[Opening Excerpt provided section]
# Winch help



## mossyoak54 (Jan 16, 2012)

Ok so i have kind of a cheapo winch on my priairie. I intend to get a new one but for the time being i need to try to get mine going again. The switch has burnt up and the company is no longer in business. This setup does not have a solenoid, it is just two switches in a box. Its a wood power winch. Well my question is how can i wire it up so i can use lets say warn solenoid and switch? Or any other kind too. This is my set up:


----------



## newbie (Nov 18, 2011)

I dont see why you couldnt get a warn solenoid and switch


----------



## mossyoak54 (Jan 16, 2012)

is that all i need though?


----------



## newbie (Nov 18, 2011)

And the wiring that should be it the local tractor supply has a solenoid switch and wiring a had a harbor freight and mine done the same thing


----------



## Rack High (Feb 23, 2010)

Looks to me like everything is incorporated in that little box. You can go with anyones (Warn, Viper etc) switch and solenoid system and it'll work on your winch (provided the winch isn't burned up).




mossyoak54 said:


> Ok so i have kind of a cheapo winch on my priairie. I intend to get a new one but for the time being i need to try to get mine going again. The switch has burnt up and the company is no longer in business. This setup does not have a solenoid, it is just two switches in a box. Its a wood power winch. Well my question is how can i wire it up so i can use lets say warn solenoid and switch? Or any other kind too. This is my set up:


----------



## JPs300 (Mar 23, 2011)

That "little box" is simply two 50amp momentary push-buttons, same thing many of the cheapy HF winches comes with. - Yes, you can convert it to a standard switch & solenoids, but for the cost I would just hold of and save a little $ to get a better winch. 

Whoolie shop on here has great pricing on the Viper winches, which are considered on-par/better than the corresponding Warn units.


----------



## Rack High (Feb 23, 2010)
[Closing Excerpt provided section]
[Opening Data section]
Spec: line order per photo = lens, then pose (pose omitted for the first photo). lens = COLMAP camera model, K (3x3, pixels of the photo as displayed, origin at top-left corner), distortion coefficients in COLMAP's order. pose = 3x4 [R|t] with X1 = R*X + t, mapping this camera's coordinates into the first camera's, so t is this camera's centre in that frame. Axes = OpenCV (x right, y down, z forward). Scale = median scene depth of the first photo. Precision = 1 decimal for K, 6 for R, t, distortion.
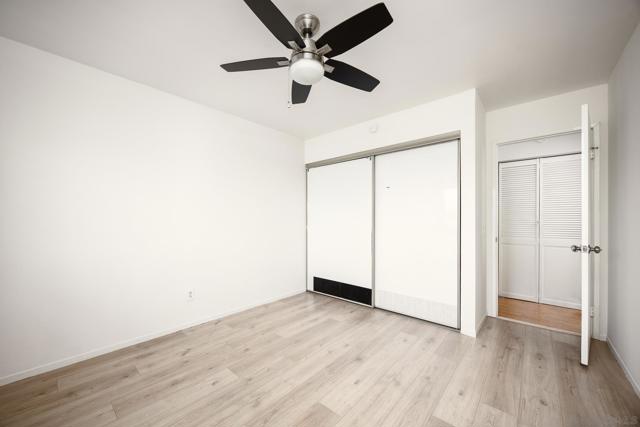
lens RADIAL K [[245.5, 0, 320.4], [0, 245.5, 217.4], [0, 0, 1]] dist [-0.003154, 0.000090]
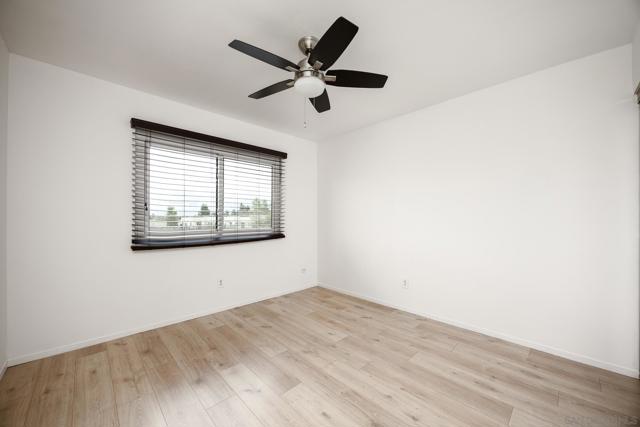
[Closing Data section]
▸ Prompt A
In the winch thread, give the passage starting with "Looks to me" and going on through "isn't burned up)." again, changing "solenoid" to "relay".
▸ Prompt B
Sum up the winch thread in three sentences.

▸ Answer A
Looks to me like everything is incorporated in that little box. You can go with anyones (Warn, Viper etc) switch and relay system and it'll work on your winch (provided the winch isn't burned up).

▸ Answer B
The switch on mossyoak54's cheap Wood Power winch has burned up, the maker is out of business, and the setup has no solenoid, only two switches in a box, so mossyoak54 asks how to wire it to use a Warn or other solenoid and switch. Replies say a Warn solenoid and switch plus the wiring should be all that is needed, and that any brand's switch and solenoid system will work as long as the winch itself isn't burned up. JPs300 identifies the box as two 50amp momentary push-buttons and says conversion is possible, but for the cost it is better to save for a better winch, such as a Viper, which Whoolie shop sells at good prices.